Objective =
Extend the PyTriton troubleshooting post below, picking up right after its final line.

Passage =
▽
I also reduced your Python script to just the bare minimum to reproduce the issue:


from pytriton.decorators import batch
from pytriton.model_config import ModelConfig, Tensor
from pytriton.triton import Triton, TritonConfig
import logging
import numpy as np

logging.basicConfig(level=logging.DEBUG)

@batch
def infer_fn(**inputs: np.ndarray):
    return {"token": np.zeros((1,1), dtype=np.int64) }

MAX_BATCH_SIZE = 10

with Triton(
        config=TritonConfig(http_port=1111, grpc_port=2222, metrics_port=3333)
    ) as triton:
        triton.bind(
            model_name="Whisper",
            infer_func=infer_fn,
            inputs=[
                Tensor(name="audio_feature", dtype=np.float32, shape=(80, 3000)),
            ],
            outputs=[
                Tensor(name="token", dtype=np.int64, shape=(-1,)),
            ],
            config=ModelConfig(max_batch_size=MAX_BATCH_SIZE),
            strict=True,
        )
        triton.serve()

Running in Python 3.8 and 3.9

I run this script using the following command to use Python 3.8.18:

python3.8 server.py

My server.py enables more logs, so I can see that Triton Inference Server is running with LD_LIBRARY_PATH set to:

"LD_LIBRARY_PATH": "/usr/local/lib/python3.8/dist-packages/nvidia_pytriton.libs"

It fails in very similar way like in your case.

I also tried to run it using Python 3.9.

Python 3.9 is not available in your environment, so I had to install it:

apt-get install python3.9 libpython3.9 python3.9-distutils

I also had to install PyTrition:

python3.9 -m pip install nvidia-pytriton==0.5.0

I run the script using Python 3.9:

python3.9 server.py

Here libraries are loaded from different location:

"LD_LIBRARY_PATH": "/usr/local/lib/python3.9/dist-packages/nvidia_pytriton.libs"

The failure is very similar to the one you're encountering:

Traceback (most recent call last):
  File "<string>", line 1, in <module>
  File "/usr/lib/python3.10/multiprocessing/spawn.py", line 116, in spawn_main
    exitcode = _main(fd, parent_sentinel)
  File "/usr/lib/python3.10/multiprocessing/spawn.py", line 126, in _main
    self = reduction.pickle.load(from_parent)
  File "/tmp/folder5qpGxk/1/data.py", line 21, in <module>
    import ctypes
  File "/usr/lib/python3.9/ctypes/__init__.py", line 8, in <module>
    from _ctypes import Union, Structure, Array
ModuleNotFoundError: No module named '_ctypes'

Running in Python 3.10

I also tried running script.py with python3.10.12, which is also installed in your environment.

I only need to install PyTriton in python3.10:

python3.10 -m pip install nvidia-pytriton==0.5.0

Run server:

python3.10 server.py

It worked fine and model was able to respond to client request (python3.10):

from pytriton.client import ModelClient
client = ModelClient("grpc://localhost:2222", "Whisper")
import numpy as np
client.infer_sample(np.zeros((80, 3000), dtype=np.float32))
△
Supplied entries =
▽
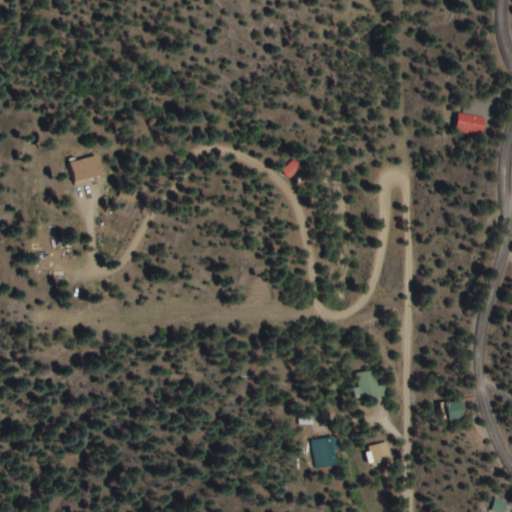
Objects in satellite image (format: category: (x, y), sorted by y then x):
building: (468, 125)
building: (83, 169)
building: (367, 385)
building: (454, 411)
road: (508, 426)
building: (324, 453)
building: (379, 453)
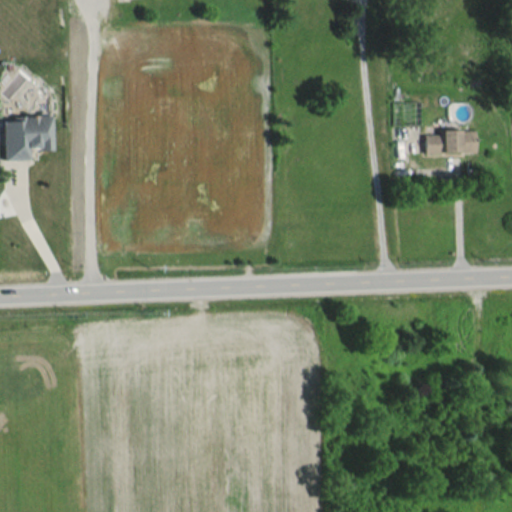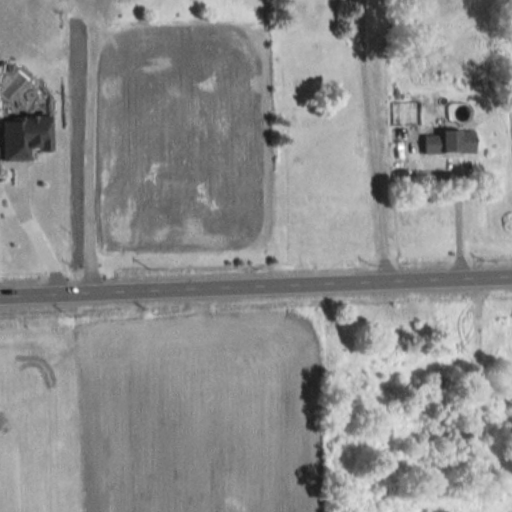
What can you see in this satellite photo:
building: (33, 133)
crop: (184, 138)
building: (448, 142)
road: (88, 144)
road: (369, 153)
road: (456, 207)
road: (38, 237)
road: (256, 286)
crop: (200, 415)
△
▽
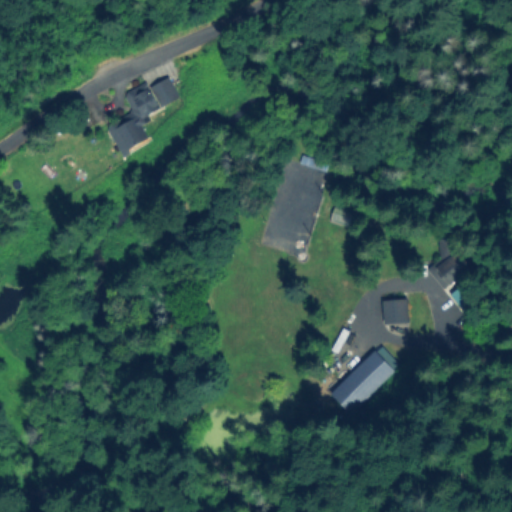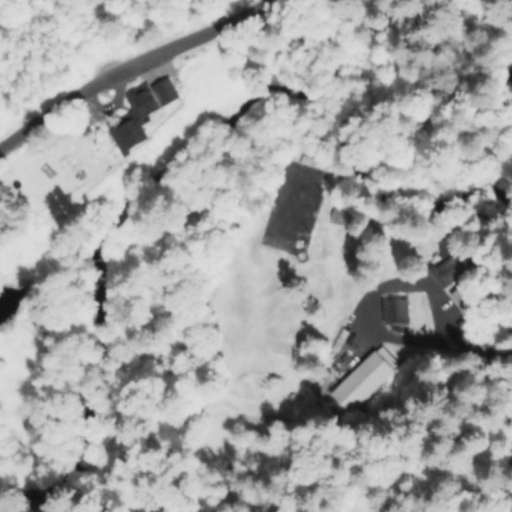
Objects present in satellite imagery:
△
Final answer =
Output:

{'token': array([0])}

It is clear that there is issue with supporting any other Python than 3.10 in your environment. I will investigate further this issue to see if we can avoid it.

Full logs

Full log from successfull run in Python 3.10:

DEBUG:pytriton.utils.workspace:Workspace path /root/.cache/pytriton/workspace_zixh0qhu
DEBUG:pytriton.triton:Preparing Triton Inference Server binaries and libs for execution.
DEBUG:pytriton.triton:Triton Inference Server binaries copied to /root/.cache/pytriton/workspace_zixh0qhu/tritonserver without stubs.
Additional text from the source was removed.